Текст упражнения >>
===
В 50-й раз киноотдел Линкольн-центра (Film at Lincoln Center) и Музей современного искусства (MoMA) в Нью-Йорке приглашают зрителей на ежегодный смотр молодого независимого кино. Он носит название «Новые режиссеры/Новые фильмы» (сокращенно ND/NF) и проходит в этом году в гибридном варианте.
До 8 мая 27 игровых и несколько короткометражных лент доступны на онлайн-платформах посредством стриминга, а затем, до 14 мая, их можно будет увидеть в кинозалах, где обещано соблюдение мер антиковидной безопасности. Обозреватели подчеркивают, что ND/NF – первый после начала пандемии фестивальный кинопоказ в Нью-Йорке, возвращающий просмотры в кинотеатрах.
Организаторы смотра собрали самые заметные дебюты и вторые-третьи картины молодых режиссеров разных стран, в том числе участников кинофестивалей Санденс, Берлинского, Роттердамского и других.
===
Записанные данные >>
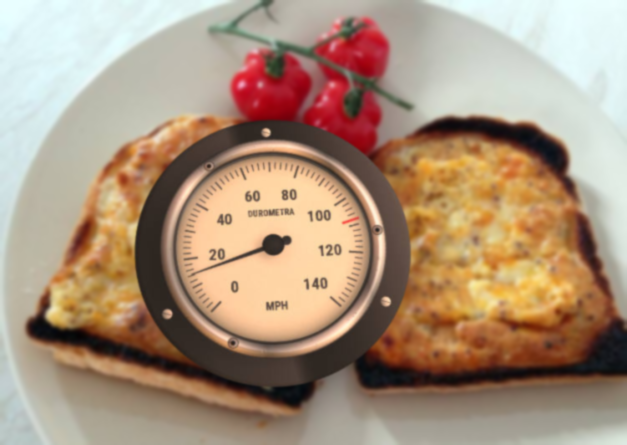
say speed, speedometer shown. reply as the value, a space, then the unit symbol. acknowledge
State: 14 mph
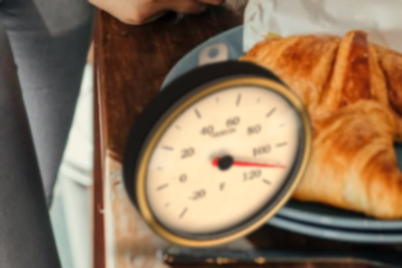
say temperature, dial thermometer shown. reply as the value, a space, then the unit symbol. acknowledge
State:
===
Задание 1 >>
До какого числа, согласно тексту упражнения, фильмы смотра можно будет увидеть в кинозалах?
Задание 2 >>
Перескажите в виде списка абзац текста упражнения, начинающийся словами «До 8 мая 27 игровых», сохранив его основные факты.

Решение 1 >>
До 14 мая.

Решение 2 >>
- До 8 мая 27 игровых и несколько короткометражных фильмов доступны онлайн через стриминг.
- Затем, до 14 мая, их покажут в кинозалах с соблюдением мер антиковидной безопасности.
- По словам обозревателей, ND/NF стал первым после начала пандемии фестивальным кинопоказом в Нью-Йорке, вернувшим просмотры в кинотеатры.